- Born: 1898 Chicago, Illinois
- Died: February 12, 1970 (age 72)
- Known for: Co-founder of Essaness Theatres
- Spouse: Velma Silverman
- Family: Susan Silverman Jack Silverman Alan Silverman

= Edwin Silverman =

American businessman

Edwin Silverman (1898 – February 12, 1970) was an American businessman who co-founded the Essaness Theatres chain and founded WSNS-TV.

==Biography==
Silverman was born to a Jewish family in Chicago. He worked as a poster clerk at the First National Pictures Corp. where he eventually became general sales manager of Warner Bros. after it took control of First National Pictures.
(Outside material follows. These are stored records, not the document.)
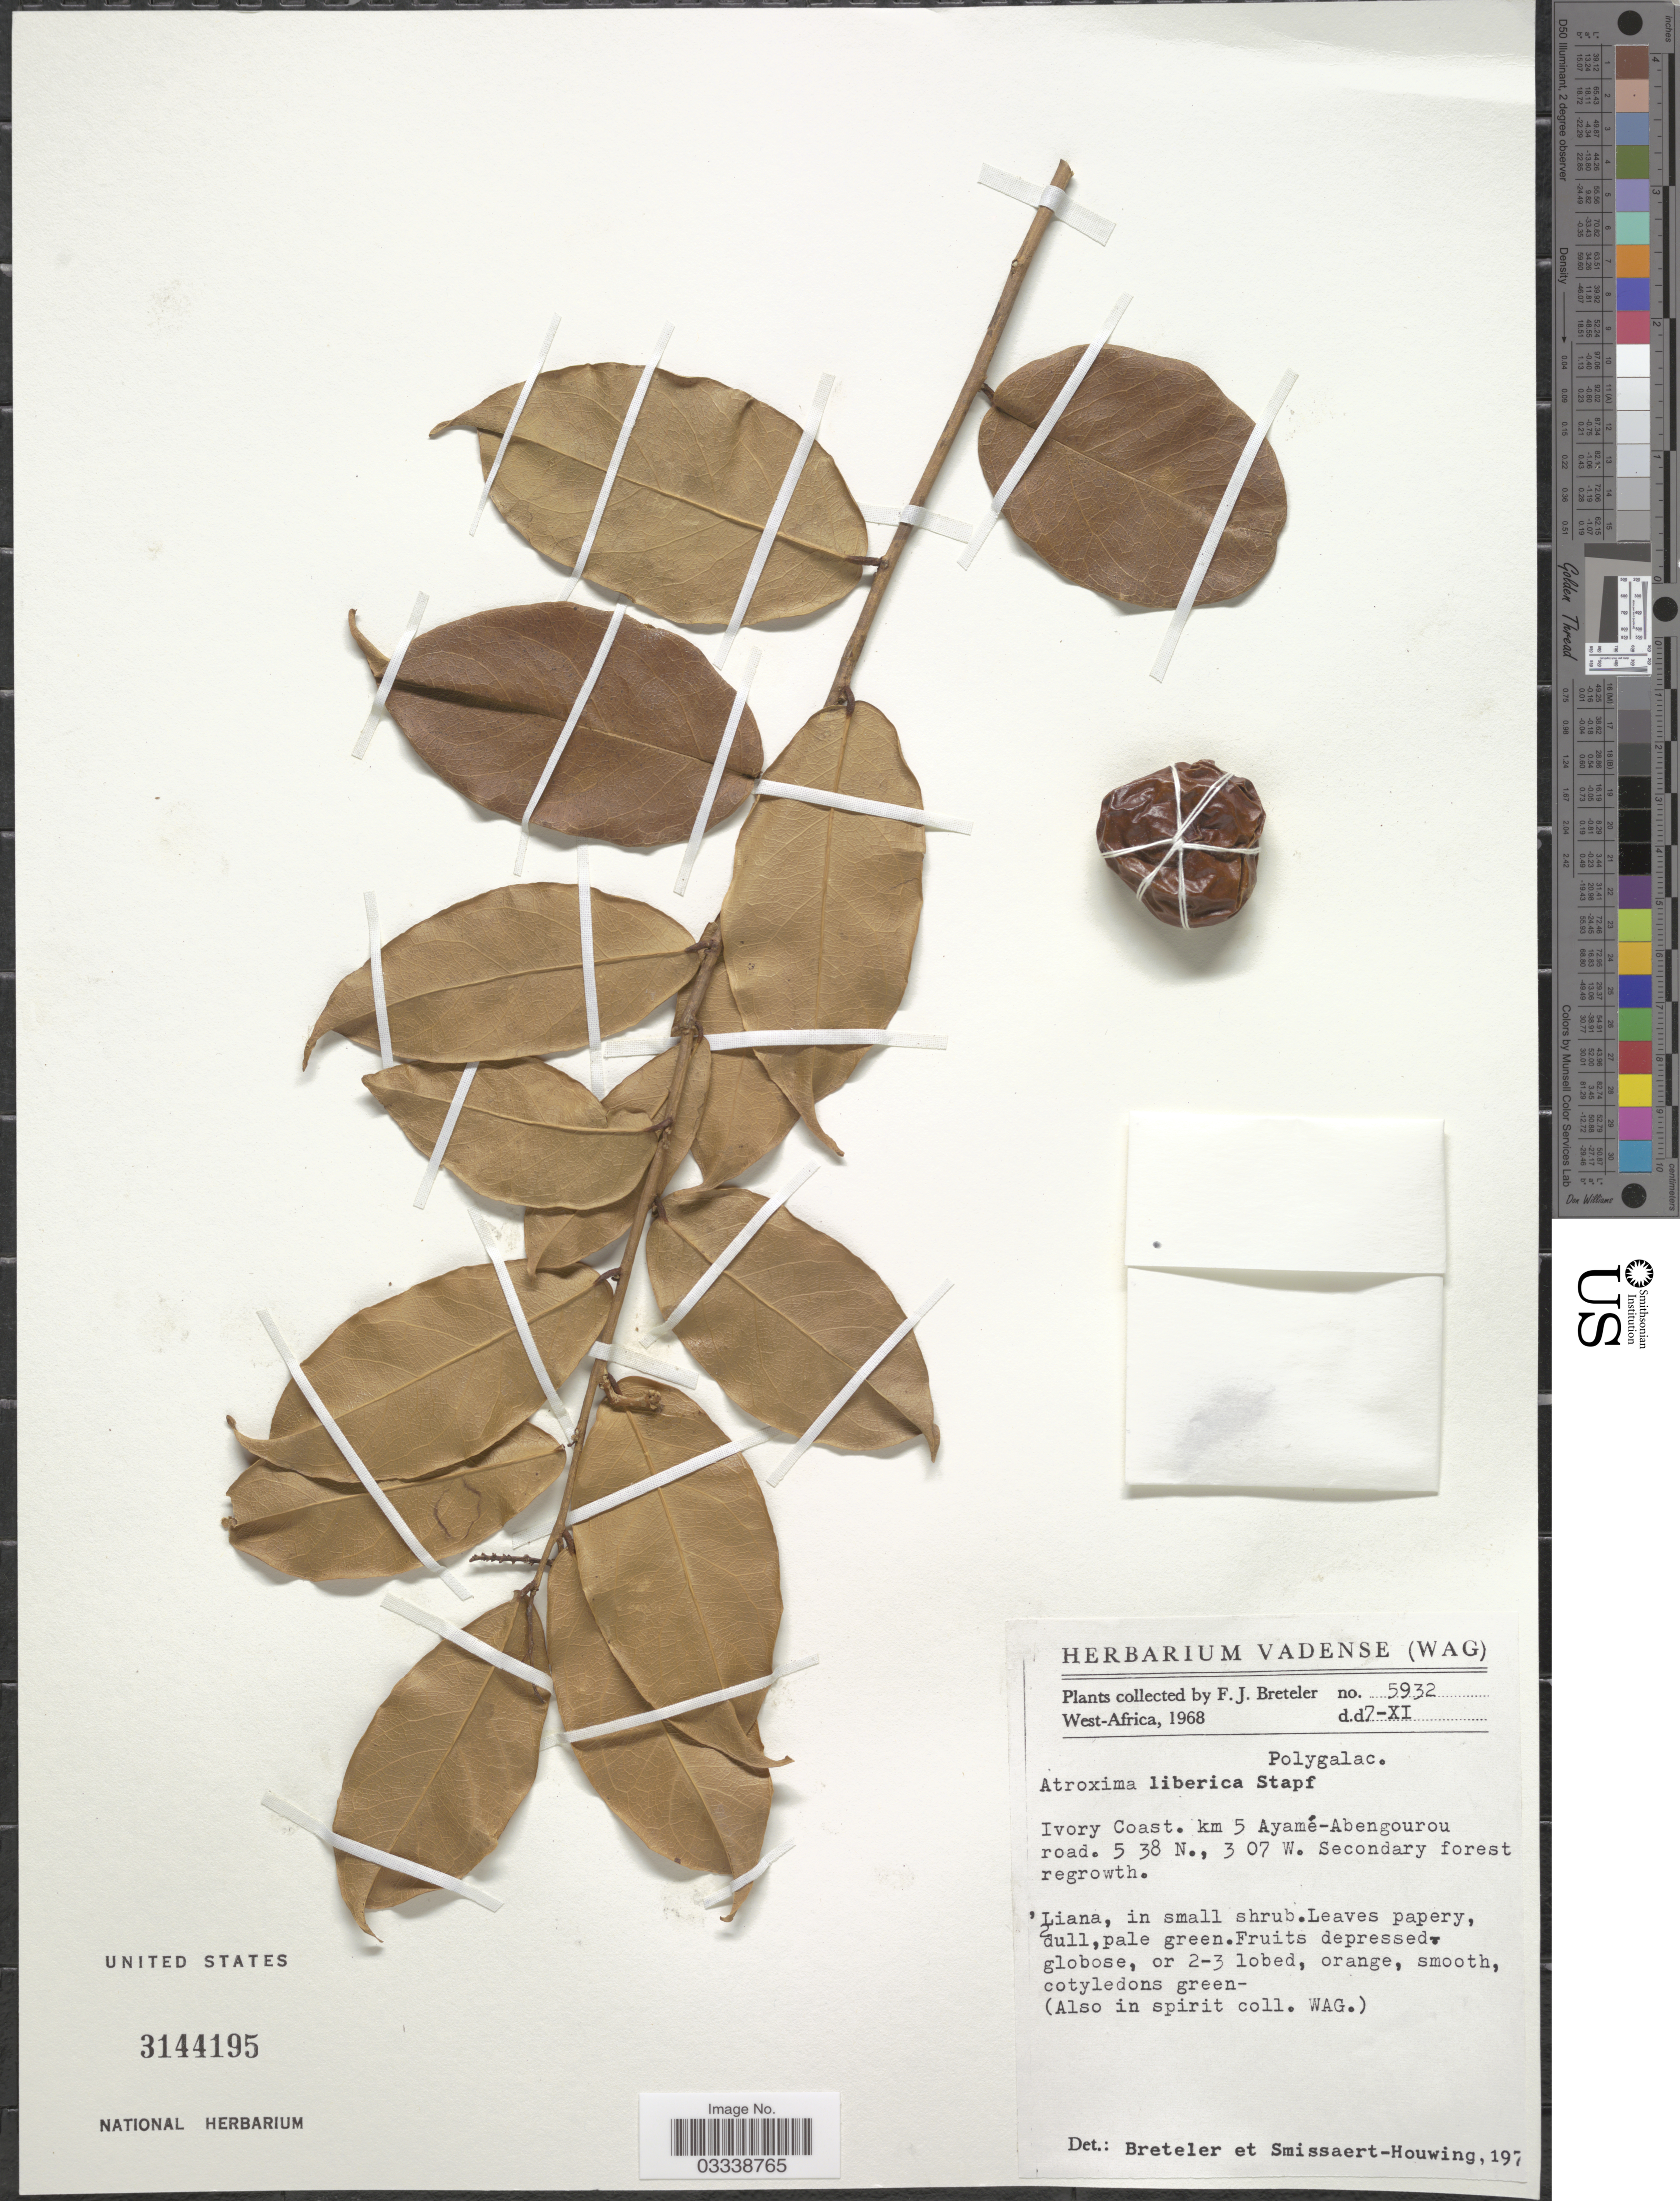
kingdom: Plantae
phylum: Tracheophyta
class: Magnoliopsida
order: Fabales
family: Polygalaceae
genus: Atroxima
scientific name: Atroxima liberica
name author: Stapf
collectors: F. J. Breteler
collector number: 5932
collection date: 1968-11-07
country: Ivory Coast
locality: Km 5 Ayamé-Abengourou road.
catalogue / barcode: US 3144195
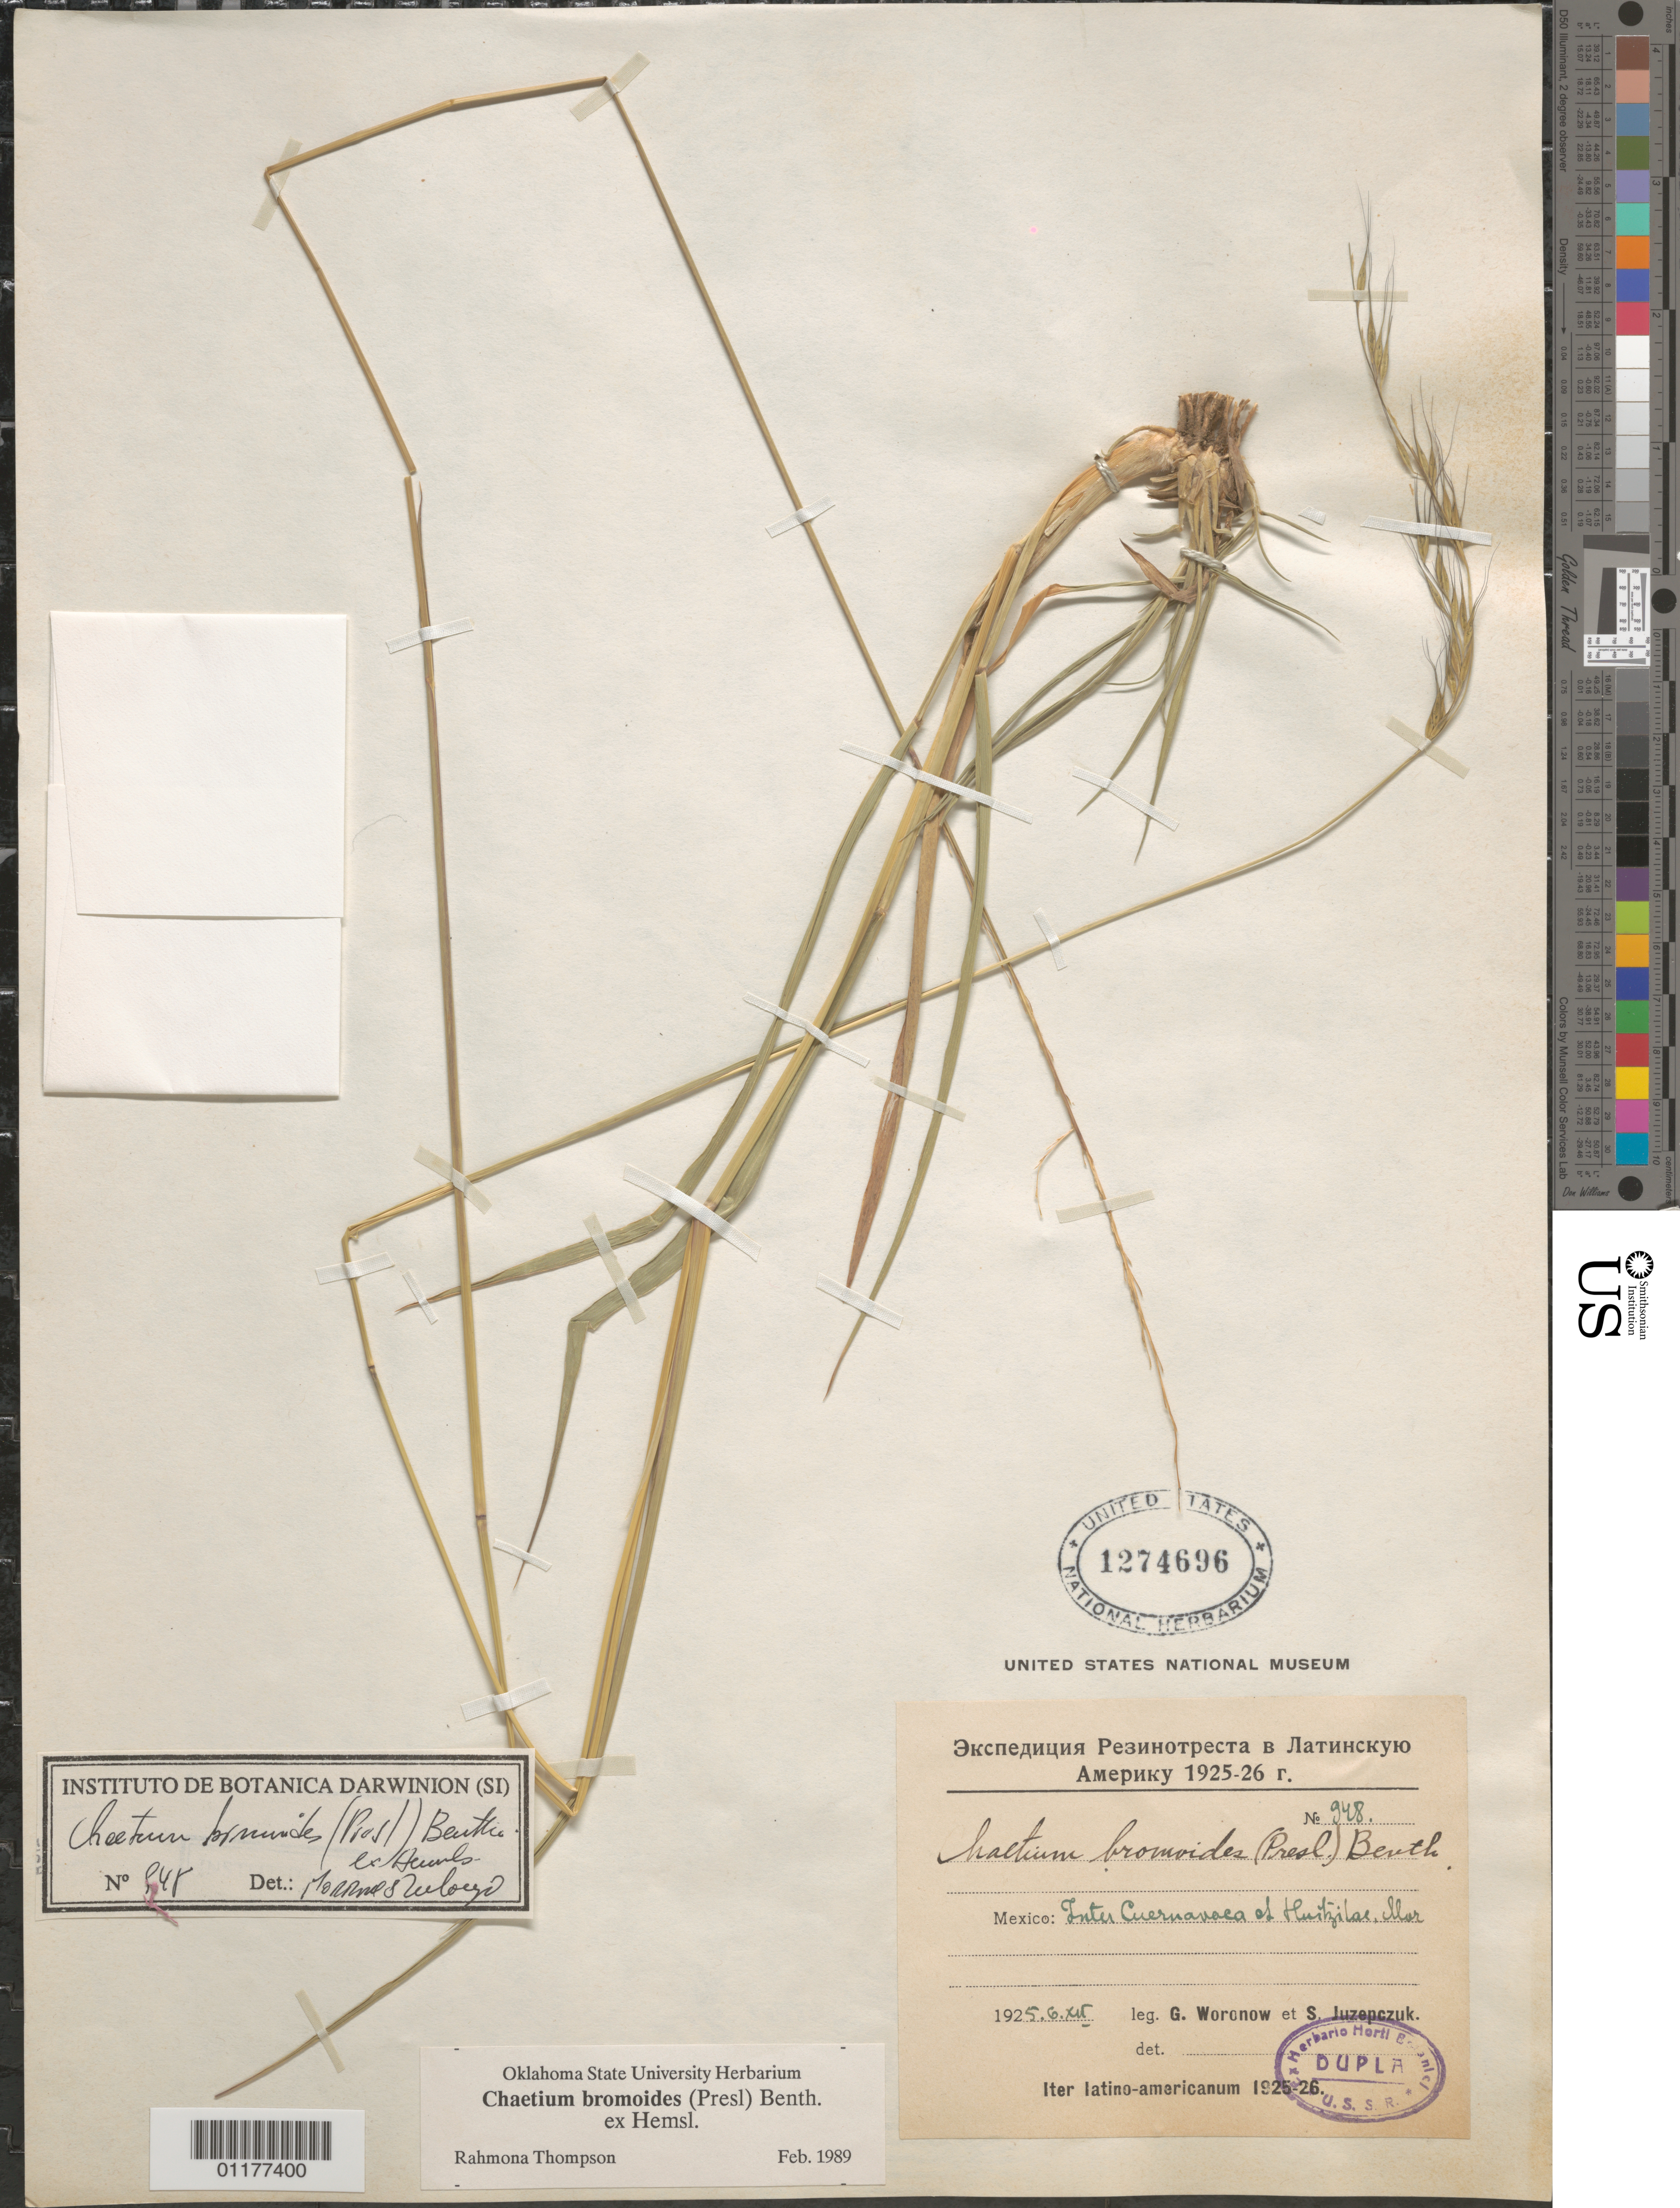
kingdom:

In 1929, he co-founded the Essaness Theatres Corporation in Chicago with Sidney M. Spiegel Jr., grandson of Joseph Spiegel, founder of the Spiegel catalog. The name is a play on the founder's last names Silverman & Spiegel with S&S becoming ESS-AN-ESS. The company eventually owned 33 theaters in the Chicago area. He was also the founder of WSNS-TV channel 44 in Chicago (SNS mirrors the pronunciation of "Essaness"). He retired to Palm Springs where he was a supporter of the Desert Hospital.

By 1984, the chain operated 86 movie screens in Illinois, Indiana and Wisconsin.

==Personal life==
He had one daughter, Susan, and two sons, Jack and Alan, both executives of Essaness. He was buried at the Rosehill Cemetery in Chicago.